Teams should map every cryptographic asset to its owner, dependency, and replacement path before they start migrating algorithms. That lets them prioritise critical services, identify legacy exposure, and reduce downtime during change. Without a reliable inventory, PQC becomes a blind migration rather than a governed transition.
Why This Matters for Security Teams
Post-quantum migration fails when teams treat cryptography as a library upgrade instead of an inventory problem. Every certificate, key, certificate chain, signing workflow, and embedded protocol assumption has to be traced before any algorithm change begins. The practical challenge is not just finding where encryption is used, but identifying who owns it, what depends on it, and what breaks if it is replaced. That is why cryptographic inventory discipline belongs alongside broader NHI visibility work described in the Ultimate Guide to NHIs.
Current guidance from the NIST Cybersecurity Framework 2.0 supports asset visibility, risk prioritisation, and change control, all of which are essential before a PQC cutover. Teams that skip this step often discover hard-coded certificates, undocumented service accounts, and obsolete trust chains only when outages begin. In practice, many security teams encounter cryptographic sprawl only after a legacy protocol has already failed under a migration test.
How It Works in Practice
A useful cryptographic inventory is a living register, not a static spreadsheet. It should map each cryptographic asset to business service, technical owner, algorithm, key length, certificate authority, rotation interval, dependency chain, and replacement readiness. For PQC planning, the inventory also needs to identify where cryptography is used indirectly, such as in TLS termination, code signing, firmware validation, secrets management, and device authentication.

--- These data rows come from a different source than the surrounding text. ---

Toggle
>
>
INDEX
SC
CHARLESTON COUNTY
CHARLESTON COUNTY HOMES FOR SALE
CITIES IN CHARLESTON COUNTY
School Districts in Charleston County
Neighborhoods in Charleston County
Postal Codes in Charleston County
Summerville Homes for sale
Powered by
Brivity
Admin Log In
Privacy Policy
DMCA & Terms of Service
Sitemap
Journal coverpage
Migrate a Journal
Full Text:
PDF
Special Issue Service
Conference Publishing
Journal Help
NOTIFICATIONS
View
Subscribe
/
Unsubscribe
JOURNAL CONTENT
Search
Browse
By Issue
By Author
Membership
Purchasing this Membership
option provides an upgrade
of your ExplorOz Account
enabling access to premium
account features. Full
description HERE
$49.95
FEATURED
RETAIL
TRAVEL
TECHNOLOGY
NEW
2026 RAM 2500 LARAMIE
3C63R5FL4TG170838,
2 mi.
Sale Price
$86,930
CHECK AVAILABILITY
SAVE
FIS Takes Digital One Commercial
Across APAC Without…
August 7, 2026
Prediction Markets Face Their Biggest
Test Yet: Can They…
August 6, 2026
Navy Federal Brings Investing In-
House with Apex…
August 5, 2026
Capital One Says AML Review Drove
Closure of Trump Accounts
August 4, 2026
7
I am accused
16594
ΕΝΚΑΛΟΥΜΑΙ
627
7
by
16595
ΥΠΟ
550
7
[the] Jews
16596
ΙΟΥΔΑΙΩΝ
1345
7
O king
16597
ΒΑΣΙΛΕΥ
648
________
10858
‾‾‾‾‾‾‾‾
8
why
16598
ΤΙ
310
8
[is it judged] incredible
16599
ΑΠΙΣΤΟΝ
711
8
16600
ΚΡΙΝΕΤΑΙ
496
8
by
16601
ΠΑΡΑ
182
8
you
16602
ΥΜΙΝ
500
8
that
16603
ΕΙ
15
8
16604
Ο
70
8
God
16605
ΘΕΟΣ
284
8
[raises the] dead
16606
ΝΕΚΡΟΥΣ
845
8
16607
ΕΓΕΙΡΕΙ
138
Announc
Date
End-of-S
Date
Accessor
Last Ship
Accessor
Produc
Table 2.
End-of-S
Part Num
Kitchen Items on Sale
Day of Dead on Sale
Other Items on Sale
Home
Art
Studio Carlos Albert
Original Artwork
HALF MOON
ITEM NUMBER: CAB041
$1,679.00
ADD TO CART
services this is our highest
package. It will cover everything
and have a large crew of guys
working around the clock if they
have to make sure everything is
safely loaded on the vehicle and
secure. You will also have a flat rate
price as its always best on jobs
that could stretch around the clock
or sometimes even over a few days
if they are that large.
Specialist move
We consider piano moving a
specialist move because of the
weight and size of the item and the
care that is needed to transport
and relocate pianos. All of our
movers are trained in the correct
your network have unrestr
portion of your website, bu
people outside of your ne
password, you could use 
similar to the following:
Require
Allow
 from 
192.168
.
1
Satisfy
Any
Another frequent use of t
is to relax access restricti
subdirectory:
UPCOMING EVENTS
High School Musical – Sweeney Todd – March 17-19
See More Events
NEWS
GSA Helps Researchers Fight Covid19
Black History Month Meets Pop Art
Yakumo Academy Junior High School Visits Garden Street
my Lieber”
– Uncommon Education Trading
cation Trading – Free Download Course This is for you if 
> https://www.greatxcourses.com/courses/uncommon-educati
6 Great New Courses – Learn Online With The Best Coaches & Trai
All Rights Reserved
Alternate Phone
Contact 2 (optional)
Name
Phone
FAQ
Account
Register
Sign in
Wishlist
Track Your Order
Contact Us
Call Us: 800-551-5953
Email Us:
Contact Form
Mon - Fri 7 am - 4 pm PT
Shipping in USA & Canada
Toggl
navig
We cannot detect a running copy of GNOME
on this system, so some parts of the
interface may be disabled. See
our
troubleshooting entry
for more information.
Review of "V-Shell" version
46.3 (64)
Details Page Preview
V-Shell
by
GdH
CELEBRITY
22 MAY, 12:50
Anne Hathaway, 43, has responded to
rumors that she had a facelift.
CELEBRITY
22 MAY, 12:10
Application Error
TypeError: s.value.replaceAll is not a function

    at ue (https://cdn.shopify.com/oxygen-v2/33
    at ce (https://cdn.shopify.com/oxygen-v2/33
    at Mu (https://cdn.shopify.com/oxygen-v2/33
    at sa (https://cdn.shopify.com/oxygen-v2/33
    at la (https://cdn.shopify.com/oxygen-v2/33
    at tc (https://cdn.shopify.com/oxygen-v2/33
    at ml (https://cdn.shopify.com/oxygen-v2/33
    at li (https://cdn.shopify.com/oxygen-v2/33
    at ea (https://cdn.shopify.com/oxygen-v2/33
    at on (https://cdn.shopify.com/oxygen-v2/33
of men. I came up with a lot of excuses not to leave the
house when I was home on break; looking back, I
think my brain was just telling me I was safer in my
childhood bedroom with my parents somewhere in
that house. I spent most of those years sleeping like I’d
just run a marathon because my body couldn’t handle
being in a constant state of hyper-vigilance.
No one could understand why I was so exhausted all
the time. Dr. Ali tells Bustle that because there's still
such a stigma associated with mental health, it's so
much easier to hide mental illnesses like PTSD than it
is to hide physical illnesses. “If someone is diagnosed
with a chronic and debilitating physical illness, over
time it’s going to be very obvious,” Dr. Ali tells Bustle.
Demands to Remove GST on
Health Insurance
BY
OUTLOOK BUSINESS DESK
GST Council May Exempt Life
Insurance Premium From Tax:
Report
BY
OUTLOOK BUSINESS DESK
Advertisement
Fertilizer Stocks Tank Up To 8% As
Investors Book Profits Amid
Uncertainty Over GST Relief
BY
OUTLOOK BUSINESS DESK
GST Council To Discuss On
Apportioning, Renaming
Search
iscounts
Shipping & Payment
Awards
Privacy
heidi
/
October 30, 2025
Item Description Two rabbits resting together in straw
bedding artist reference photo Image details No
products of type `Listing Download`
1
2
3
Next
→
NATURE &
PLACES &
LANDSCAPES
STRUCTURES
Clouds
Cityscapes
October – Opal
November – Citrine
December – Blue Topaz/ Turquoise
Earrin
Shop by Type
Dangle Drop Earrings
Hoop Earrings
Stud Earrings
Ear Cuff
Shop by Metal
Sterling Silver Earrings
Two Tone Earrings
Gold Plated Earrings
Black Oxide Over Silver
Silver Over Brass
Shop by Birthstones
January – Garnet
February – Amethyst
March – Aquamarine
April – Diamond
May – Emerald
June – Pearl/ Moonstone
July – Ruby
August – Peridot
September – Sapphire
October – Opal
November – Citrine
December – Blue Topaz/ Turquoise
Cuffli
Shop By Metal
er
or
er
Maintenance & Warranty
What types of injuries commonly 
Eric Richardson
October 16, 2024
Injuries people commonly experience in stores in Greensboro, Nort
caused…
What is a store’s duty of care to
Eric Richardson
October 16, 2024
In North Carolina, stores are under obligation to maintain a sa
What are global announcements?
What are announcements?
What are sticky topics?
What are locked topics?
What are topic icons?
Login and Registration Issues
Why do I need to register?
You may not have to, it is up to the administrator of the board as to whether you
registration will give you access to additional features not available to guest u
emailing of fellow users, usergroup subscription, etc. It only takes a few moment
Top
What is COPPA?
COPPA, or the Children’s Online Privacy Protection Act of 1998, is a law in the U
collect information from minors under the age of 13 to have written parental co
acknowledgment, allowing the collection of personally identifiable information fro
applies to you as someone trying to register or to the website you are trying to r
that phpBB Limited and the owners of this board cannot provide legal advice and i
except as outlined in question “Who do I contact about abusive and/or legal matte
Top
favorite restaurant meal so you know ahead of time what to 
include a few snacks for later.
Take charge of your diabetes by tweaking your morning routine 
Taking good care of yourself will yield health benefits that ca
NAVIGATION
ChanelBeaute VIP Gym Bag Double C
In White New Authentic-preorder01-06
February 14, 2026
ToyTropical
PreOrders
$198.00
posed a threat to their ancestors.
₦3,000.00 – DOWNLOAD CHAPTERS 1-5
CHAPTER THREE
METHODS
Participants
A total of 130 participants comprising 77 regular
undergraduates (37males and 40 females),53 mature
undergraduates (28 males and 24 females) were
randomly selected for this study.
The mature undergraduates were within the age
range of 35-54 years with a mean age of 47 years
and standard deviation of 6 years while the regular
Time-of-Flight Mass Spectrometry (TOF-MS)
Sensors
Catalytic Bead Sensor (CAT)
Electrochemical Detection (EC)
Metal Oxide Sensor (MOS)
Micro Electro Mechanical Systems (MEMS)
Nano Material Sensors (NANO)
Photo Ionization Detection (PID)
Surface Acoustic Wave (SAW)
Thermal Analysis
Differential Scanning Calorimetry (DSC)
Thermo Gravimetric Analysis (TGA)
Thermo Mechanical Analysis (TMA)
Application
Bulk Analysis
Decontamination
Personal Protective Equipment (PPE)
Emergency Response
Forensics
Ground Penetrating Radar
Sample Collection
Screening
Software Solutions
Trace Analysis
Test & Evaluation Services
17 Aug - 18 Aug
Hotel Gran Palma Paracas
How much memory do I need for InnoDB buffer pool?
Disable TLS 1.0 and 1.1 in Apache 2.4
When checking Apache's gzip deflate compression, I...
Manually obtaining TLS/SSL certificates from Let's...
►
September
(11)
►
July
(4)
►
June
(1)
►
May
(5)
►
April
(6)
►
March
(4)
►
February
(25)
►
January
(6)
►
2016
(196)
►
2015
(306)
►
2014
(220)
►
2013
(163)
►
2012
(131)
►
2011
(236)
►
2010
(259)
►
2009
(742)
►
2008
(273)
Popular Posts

Most teams start by combining configuration data, certificate authority exports, vault records, cloud metadata, and source code scanning. The goal is to build a path from “what exists” to “what must change first.” NHI governance matters here because many cryptographic assets are tied to non-human identities, especially service accounts and machine credentials. NHIMG research on the Top 10 NHI Issues shows how visibility gaps and unmanaged secrets amplify risk across machine identities.
- Classify cryptographic assets by function: transport, signing, authentication, encryption at rest, or device trust.
- Map dependencies downstream, including APIs, partner integrations, and embedded devices that cannot be quickly reissued.
- Record algorithm agility status so teams know whether a component can support hybrid or replacement schemes.
- Assign an owner for remediation, not just discovery, so the inventory drives a migration queue.
- Track exposure level, especially where keys or certificates are embedded in code or CI/CD.
For implementation discipline, teams can align inventory records with lifecycle controls from the NHI Lifecycle Management Guide and use policy frameworks from the NIST Security and Privacy Controls to formalise ownership, review, and remediation. These controls tend to break down in multi-cloud environments with unmanaged SaaS integrations because discovery is incomplete and certificate authority data is fragmented.
Common Variations and Edge Cases
Tighter inventory requirements often increase operational overhead, so organisations have to balance completeness against the speed needed for migration planning. That tradeoff is real: a perfect inventory is ideal, but a sufficiently accurate inventory that covers high-value services first is usually the better starting point.
Best practice is evolving for environments with hardware security modules, embedded systems, and long-lived partner connections. There is no universal standard for PQC inventory fields yet, but current guidance suggests adding fields for crypto-agility, reissuance complexity, and fallback compatibility. This is especially important where certificates are used by devices that cannot be patched on a normal cadence.
Teams should also separate cryptographic discovery from remediation sequencing. A discovered key may be easy to replace in one service and impossible to change in another because of vendor constraints or regulatory validation. NHIMG’s Ultimate Guide to NHIs notes that most organisations still struggle to fully address NHI risk, which is a warning sign for PQC readiness as well. For governance, use the inventory to classify which assets need immediate redesign, which can be wrapped in compensating controls, and which can wait for the next maintenance cycle. Legacy mainframes, offline appliances, and embedded firmware are the cases where inventory guidance most often breaks down because replacement paths are limited and verification is slow.
Standards & Framework Alignment
This section maps relevant standards and security frameworks to the operational risks and controls described in this guidance.
OWASP Non-Human Identity Top 10 address the attack and risk surface, while NIST CSF 2.0 and NIST AI RMF set the governance and control requirements practitioners need to meet.
| Framework | Control / Reference | Relevance |
|---|---|---|
| NIST CSF 2.0 | ID.AM-1 | Cryptographic inventories are an asset management problem before they are a migration task. |
| OWASP Non-Human Identity Top 10 | NHI-01 | Keys, certificates, and service accounts are non-human identities that must be discovered and governed. |
| NIST AI RMF | The govern function supports accountable, risk-based planning for cryptographic transition decisions. |
Use AI RMF governance discipline to assign ownership, risk ranking, and approved migration sequencing.